In July 2009, the ANC's national leadership implemented Nissen's recommendation, dissolving the Western Cape Provincial Executive Committee and therefore removing Skwatsha from his office prematurely. Skwatsha conceded that the provincial party was affected by factionalism, but pointed out that he had not had sufficient time to address it during his short tenure in office.

==== Aftermath ====
According to the Mail & Guardian, Skwatsha began lobbying for his re-election almost immediately after being removed from the ANC office. That campaign lasted almost two years: the provincial party did not hold fresh leadership elections until it met in Cape Town on 12 February 2011. Yet when the conference opened, Skwatsha unexpectedly withdrew from the race, allowing Marius Fransman to gain election unopposed. Skwatsha's supporters claimed that Skwatsha had not participated because the proceedings were "fraudulent", in particular because the ANC Youth League had not been allowed to vote in the elections.

Although removed from top party office, Skwatsha remained an ordinary Member of the Provincial Parliament during this period. Indeed, in late 2009, he was at the centre of a row that broke out in the provincial parliament after Premier Helen Zille claimed that Skwatsha and Max Ozinsky had leaked government information to Zille's Democratic Alliance. Skwatsha strongly denied Zille's claim, calling it tantamount to "treason". In addition, at the ANC's 53rd National Conference in December 2012, Skwatsha was elected to a five-year term as a member of the ANC's National Executive Committee.

== National government ==

=== Rural Development and Land Reform: 2014–2019 ===
In the 2014 general election, Skwatsha was elected to an ANC seat in the National Assembly, the lower house of the South African Parliament. After the election, President Zuma appointed him as Deputy Minister of Rural Development and Land Reform; he was one of two deputy ministers in the portfolio, the other being Candith Mashego-Dlamini. Concurrently, he served the rest of his term as a member of the ANC National Executive Committee, but he was not re-elected to the committee upon the expiry of his term in December 2017.
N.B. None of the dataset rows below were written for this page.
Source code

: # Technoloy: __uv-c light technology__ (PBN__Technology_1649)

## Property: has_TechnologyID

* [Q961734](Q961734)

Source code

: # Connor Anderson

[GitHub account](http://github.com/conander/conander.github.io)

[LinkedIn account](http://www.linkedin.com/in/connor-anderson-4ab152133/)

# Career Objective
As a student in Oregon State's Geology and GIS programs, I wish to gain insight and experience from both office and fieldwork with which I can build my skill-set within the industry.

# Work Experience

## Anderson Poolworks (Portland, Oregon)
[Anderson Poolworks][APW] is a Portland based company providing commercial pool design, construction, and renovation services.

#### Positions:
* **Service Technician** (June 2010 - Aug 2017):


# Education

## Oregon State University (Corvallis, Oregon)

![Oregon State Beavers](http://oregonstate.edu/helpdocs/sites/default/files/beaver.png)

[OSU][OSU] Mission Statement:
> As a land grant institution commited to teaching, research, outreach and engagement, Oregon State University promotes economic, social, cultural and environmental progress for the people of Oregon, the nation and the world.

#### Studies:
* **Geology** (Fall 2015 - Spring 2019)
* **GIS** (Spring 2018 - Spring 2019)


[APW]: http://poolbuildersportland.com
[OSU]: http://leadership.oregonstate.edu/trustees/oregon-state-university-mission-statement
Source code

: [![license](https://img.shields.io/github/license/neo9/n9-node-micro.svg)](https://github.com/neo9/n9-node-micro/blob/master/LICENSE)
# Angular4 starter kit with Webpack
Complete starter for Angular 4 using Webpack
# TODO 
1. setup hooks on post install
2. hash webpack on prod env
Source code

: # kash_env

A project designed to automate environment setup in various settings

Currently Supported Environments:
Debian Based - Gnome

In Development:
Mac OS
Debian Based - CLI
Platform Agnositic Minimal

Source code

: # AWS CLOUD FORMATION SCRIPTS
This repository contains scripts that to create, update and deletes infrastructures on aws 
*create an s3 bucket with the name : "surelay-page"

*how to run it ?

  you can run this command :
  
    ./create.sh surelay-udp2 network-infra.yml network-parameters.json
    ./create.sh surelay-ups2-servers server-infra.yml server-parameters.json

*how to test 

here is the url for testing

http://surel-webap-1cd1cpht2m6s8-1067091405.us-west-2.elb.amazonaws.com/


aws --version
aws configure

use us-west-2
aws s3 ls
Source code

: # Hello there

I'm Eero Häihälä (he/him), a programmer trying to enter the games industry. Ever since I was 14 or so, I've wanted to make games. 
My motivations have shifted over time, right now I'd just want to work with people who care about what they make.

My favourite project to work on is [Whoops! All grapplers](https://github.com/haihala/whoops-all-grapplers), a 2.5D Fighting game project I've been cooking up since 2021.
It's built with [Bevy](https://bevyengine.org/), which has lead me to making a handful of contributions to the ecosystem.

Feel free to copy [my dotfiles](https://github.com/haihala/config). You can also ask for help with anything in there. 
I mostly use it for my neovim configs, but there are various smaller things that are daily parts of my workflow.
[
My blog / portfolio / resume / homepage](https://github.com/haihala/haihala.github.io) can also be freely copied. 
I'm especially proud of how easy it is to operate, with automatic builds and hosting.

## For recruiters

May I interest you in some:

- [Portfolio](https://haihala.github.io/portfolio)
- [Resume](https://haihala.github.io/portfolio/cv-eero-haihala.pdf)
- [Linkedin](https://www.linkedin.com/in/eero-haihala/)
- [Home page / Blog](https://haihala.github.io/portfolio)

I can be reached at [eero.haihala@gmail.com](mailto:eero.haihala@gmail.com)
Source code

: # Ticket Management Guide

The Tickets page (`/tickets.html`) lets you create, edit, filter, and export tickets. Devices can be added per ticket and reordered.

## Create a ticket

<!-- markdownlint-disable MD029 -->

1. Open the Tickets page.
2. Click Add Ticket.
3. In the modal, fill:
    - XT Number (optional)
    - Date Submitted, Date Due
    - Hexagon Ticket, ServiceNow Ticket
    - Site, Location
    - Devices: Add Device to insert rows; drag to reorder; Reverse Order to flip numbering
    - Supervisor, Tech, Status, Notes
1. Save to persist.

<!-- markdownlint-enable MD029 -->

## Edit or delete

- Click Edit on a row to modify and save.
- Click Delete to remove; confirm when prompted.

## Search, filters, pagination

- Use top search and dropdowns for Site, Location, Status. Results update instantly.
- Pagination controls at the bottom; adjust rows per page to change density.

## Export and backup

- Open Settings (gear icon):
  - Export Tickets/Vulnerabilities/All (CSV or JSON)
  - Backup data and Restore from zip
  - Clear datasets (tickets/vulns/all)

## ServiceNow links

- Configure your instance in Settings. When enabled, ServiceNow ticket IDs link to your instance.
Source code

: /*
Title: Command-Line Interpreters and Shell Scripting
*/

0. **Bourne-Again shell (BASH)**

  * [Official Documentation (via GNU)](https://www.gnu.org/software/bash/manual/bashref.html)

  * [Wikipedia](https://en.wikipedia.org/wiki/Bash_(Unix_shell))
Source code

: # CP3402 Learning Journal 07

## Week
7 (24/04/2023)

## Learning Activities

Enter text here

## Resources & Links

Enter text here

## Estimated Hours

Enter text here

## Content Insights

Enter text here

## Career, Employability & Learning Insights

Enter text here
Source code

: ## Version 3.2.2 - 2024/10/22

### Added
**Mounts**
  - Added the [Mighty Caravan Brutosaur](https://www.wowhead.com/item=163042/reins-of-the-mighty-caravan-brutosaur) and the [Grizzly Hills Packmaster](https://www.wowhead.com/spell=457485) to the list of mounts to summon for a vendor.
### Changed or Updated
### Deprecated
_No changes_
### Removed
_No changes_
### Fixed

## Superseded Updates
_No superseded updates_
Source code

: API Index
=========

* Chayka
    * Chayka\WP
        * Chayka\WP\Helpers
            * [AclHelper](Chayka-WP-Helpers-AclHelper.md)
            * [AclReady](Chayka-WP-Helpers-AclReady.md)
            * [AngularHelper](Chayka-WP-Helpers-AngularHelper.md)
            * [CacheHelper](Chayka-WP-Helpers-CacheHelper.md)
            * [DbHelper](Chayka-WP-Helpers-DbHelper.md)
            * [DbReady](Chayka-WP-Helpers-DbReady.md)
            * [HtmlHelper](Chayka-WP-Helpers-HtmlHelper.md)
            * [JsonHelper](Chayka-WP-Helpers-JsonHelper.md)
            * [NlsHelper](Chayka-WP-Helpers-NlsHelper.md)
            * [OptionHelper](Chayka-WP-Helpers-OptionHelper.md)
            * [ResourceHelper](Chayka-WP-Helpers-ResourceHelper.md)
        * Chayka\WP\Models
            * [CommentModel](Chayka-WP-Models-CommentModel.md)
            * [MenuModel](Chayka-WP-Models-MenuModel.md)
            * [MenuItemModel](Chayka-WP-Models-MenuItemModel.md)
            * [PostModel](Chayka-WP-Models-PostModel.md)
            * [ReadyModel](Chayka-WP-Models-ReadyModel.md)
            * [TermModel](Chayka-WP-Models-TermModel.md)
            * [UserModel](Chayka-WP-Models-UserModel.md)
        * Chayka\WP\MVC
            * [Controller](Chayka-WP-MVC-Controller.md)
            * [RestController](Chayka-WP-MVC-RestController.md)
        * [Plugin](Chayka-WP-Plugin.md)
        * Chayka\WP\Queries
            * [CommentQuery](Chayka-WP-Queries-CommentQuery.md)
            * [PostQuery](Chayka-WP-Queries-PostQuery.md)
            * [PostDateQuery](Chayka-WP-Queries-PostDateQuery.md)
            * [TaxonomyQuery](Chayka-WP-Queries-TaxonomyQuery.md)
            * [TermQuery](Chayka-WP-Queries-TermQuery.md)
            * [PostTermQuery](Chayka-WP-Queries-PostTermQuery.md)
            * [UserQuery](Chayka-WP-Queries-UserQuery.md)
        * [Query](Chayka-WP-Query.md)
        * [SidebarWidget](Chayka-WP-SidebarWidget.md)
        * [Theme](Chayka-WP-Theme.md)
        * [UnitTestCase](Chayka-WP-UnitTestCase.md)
=== Agriculture, Land Reform and Rural Development: 2019–2023 ===
After the 2019 general election, Zuma's successor, President Cyril Ramaphosa, merged the ministry with the Ministry of Agriculture, creating the Ministry of Agriculture, Land Reform and Rural Development. Skwatsha was retained as one of two deputy ministers in the new portfolio.

== Personal life ==
He is married to Nolusapho Skwatsha.